## [TEXTO PROPORCIONADO]
---

Es obvio que lo que vemos en la pantalla es un intenso y brillante duelo dialéctico entre dos enemigos que, pese a que están enfrentados en el marco de una terrible contienda, recurren a la palabra como método para lograr sus objetivos contrapuestos.

Pero, siendo así y a pesar de la intensidad del debate, la película es, antes que nada, un homenaje ferviente a la supervivencia de París, sin duda una de las ciudades más bellas del mundo, que estuvo a punto, en los momentos finales de la segunda guerra mundial, de ser totalmente destruida por los nazis que todavía la tenían ocupada. Solo la capacidad de negociación del cónsul sueco en la capital gala, Raoul Nordling, que supo convencer de forma milagrosa al general alemán Dietrich von Choltitz, que tenía órdenes expresas de convertir la Ciudad de la Luz en un montón de escombros, para lo cual ya se habían colocado cargas explosivos en todos los monumentos emblemáticos de la urbe y hasta cuatro torpedos bajo la Torre Eiffel, impidió lo que habría sido un auténtico genocidio cultural.

---

## [EL PROBLEMA]
Continúe el texto sobre la película acerca de la salvación de París a partir de su última oración. Los registros provienen de una fuente distinta a la del texto.

## [REGISTROS DE DATOS]
---

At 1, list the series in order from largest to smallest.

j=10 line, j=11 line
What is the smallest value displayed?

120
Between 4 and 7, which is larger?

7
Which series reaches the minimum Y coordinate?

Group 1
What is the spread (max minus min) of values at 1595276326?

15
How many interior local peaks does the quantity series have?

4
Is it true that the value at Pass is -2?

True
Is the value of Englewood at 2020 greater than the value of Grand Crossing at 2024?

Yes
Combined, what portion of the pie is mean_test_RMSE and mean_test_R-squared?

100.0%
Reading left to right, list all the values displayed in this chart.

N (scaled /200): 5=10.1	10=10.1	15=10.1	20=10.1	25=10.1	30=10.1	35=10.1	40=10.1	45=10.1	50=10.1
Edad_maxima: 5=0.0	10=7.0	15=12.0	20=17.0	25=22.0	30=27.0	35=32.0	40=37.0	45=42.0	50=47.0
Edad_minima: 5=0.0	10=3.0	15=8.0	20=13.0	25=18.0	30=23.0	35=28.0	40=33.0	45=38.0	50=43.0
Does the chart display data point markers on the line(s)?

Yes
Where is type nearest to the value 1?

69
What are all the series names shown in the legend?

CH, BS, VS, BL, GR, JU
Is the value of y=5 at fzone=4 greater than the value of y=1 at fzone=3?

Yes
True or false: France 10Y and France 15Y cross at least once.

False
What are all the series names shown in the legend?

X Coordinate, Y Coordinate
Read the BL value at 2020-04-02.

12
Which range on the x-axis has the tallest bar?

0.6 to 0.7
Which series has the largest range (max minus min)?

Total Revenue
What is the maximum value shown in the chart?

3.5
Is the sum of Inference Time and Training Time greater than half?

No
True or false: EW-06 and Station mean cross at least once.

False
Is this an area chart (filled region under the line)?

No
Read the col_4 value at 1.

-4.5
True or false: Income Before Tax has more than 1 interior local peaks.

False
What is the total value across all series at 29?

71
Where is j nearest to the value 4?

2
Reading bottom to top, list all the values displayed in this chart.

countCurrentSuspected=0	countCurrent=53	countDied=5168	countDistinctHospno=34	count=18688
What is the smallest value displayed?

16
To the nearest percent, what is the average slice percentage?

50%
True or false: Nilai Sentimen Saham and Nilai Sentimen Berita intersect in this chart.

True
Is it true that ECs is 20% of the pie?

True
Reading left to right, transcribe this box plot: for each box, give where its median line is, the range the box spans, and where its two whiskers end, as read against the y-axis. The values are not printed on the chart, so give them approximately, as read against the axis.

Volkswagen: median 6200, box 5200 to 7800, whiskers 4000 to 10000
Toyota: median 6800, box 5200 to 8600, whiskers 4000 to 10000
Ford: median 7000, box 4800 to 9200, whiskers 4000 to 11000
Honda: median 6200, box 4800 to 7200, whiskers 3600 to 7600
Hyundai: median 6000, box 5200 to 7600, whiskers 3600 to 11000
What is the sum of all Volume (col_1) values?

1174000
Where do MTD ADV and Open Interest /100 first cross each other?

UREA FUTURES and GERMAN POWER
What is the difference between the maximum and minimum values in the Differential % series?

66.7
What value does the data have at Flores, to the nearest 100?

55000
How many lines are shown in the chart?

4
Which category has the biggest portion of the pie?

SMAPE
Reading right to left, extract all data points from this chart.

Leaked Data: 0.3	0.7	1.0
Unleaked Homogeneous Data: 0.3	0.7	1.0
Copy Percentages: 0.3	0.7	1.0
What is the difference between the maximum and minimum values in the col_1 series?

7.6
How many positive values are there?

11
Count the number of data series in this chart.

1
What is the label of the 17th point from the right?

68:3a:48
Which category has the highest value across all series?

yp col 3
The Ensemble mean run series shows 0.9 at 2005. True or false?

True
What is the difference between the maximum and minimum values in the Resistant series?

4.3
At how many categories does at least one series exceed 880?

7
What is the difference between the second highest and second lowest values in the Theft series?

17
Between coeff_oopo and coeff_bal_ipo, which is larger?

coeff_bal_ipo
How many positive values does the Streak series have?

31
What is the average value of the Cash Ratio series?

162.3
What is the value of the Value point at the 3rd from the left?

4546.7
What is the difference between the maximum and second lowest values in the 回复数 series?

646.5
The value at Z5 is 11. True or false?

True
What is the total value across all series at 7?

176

---

## [SU RESPUESTA]
Eso es, sobre hechos reales escalofriantes, lo que nos cuenta el director alemán Volker von Schlondorff en esta cinta que combina con una gran pericia y solvencia realidad y ficción y que mereció el premio al mejor director y al mejor actor (Niels Arestrup en el papel del general) en la Seminci de Valladolid. Basada en la obra teatral de Cyril Gely, la película pone de manifiesto claramente sus orígenes escénicos, pero en ningún caso hay que hablar de lastres o de defectos en la realización.

Schlondorff, un ilustre cineasta que ganó el Oscar a la mejor película extranjera con El tambor de hojalata, ha sabido lidiar con los inconvenientes que se le presentaban al respecto sin desnaturalizar nunca el proyecto. Lo más curioso es que no estamos ante un tratado de historia, que utilice el rigor como divisa, sino que a partir de unos datos verídicos se infiltraron otros que son fruto exclusivo de la imaginación.